Jonathan Collins, aged 34, from Watton and Neil Moon, aged 49, from Spalding were completely unaware of the dangers when they entered a passageway where the oxygen had been fatally depleted by concentrated nitrogen at Banham Poultry, in Attleborough.

Following an extensive investigation by the HSE and Norfolk Police’s Major Investigation Team, Banham Poultry Limited, which went into administration in October 2018, admitted two counts of failing to discharge a duty under the Health and Safety at Work etc.

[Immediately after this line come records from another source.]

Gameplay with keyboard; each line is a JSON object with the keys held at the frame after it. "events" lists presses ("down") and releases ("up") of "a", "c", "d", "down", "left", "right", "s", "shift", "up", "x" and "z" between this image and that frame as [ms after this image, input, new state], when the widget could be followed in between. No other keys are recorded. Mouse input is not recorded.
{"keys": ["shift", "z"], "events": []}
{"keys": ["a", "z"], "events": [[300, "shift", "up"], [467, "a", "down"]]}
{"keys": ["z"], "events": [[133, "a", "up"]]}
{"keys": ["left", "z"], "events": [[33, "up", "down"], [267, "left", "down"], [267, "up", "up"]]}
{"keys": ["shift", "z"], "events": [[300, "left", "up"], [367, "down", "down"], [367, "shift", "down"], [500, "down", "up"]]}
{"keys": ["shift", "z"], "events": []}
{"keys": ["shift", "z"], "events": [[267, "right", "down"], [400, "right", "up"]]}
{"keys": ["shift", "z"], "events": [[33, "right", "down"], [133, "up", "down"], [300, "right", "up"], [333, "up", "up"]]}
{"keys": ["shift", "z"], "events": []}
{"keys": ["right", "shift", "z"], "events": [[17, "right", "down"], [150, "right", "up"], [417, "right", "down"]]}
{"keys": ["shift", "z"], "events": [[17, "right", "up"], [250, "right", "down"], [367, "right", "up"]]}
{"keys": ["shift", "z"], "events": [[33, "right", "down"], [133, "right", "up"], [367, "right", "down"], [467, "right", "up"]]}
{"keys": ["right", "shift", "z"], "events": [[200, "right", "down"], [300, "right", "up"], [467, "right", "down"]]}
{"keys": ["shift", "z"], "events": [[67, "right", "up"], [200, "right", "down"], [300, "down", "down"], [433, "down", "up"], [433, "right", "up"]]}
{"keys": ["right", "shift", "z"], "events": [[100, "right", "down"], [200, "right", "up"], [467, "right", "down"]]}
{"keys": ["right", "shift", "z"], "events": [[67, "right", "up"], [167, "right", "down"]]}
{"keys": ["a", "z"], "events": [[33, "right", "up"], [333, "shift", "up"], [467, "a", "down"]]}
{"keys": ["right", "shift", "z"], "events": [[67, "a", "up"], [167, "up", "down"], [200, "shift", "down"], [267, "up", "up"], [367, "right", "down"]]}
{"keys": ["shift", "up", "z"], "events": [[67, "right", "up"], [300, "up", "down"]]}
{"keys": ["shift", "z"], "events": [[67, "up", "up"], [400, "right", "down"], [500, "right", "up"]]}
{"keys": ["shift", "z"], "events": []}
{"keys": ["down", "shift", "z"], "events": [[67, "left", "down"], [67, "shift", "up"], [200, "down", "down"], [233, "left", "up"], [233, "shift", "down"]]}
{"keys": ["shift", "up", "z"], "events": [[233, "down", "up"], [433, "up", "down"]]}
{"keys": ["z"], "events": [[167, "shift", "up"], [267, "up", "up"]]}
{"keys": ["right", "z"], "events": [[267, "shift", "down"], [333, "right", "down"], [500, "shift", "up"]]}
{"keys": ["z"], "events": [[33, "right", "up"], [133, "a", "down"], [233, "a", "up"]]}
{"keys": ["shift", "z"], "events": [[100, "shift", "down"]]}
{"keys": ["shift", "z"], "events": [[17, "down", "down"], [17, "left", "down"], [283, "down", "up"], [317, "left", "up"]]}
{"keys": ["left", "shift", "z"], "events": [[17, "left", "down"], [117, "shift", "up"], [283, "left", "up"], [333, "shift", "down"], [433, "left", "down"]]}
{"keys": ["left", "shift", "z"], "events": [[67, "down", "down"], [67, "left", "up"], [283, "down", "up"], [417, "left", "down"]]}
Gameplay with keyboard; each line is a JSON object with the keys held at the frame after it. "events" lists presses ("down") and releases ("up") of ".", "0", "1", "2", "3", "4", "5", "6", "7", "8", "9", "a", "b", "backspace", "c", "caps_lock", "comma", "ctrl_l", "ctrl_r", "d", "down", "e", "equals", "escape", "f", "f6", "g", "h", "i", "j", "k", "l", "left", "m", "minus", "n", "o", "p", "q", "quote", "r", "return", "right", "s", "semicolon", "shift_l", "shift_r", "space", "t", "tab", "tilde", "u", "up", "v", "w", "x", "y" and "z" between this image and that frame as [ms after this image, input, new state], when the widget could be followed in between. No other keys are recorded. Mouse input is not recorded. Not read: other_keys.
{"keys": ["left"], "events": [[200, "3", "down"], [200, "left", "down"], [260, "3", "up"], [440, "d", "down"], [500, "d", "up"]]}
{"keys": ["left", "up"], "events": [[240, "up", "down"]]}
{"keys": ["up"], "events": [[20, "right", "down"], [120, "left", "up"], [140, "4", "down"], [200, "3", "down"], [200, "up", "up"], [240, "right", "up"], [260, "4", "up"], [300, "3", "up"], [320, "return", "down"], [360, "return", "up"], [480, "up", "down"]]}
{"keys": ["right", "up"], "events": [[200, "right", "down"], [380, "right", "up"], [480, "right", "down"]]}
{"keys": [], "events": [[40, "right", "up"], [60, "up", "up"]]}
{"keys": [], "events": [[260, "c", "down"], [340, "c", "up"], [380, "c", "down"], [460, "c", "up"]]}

Act 1974.

Air Products PLC admitted one count of failing to discharge a duty under the Health and Safety at Work etc. Act 1974.

In doing so, they admitted that these breaches were causative of the deaths of Mr Moon and Mr Collins.

At the conclusion of a three-day sentencing hearing at Norwich Crown Court Banham Poultry Ltd, and Air Products PLC were fined £900 and £2,475,000 respectively.

Air Products were also ordered to pay over £83,000 in court courts.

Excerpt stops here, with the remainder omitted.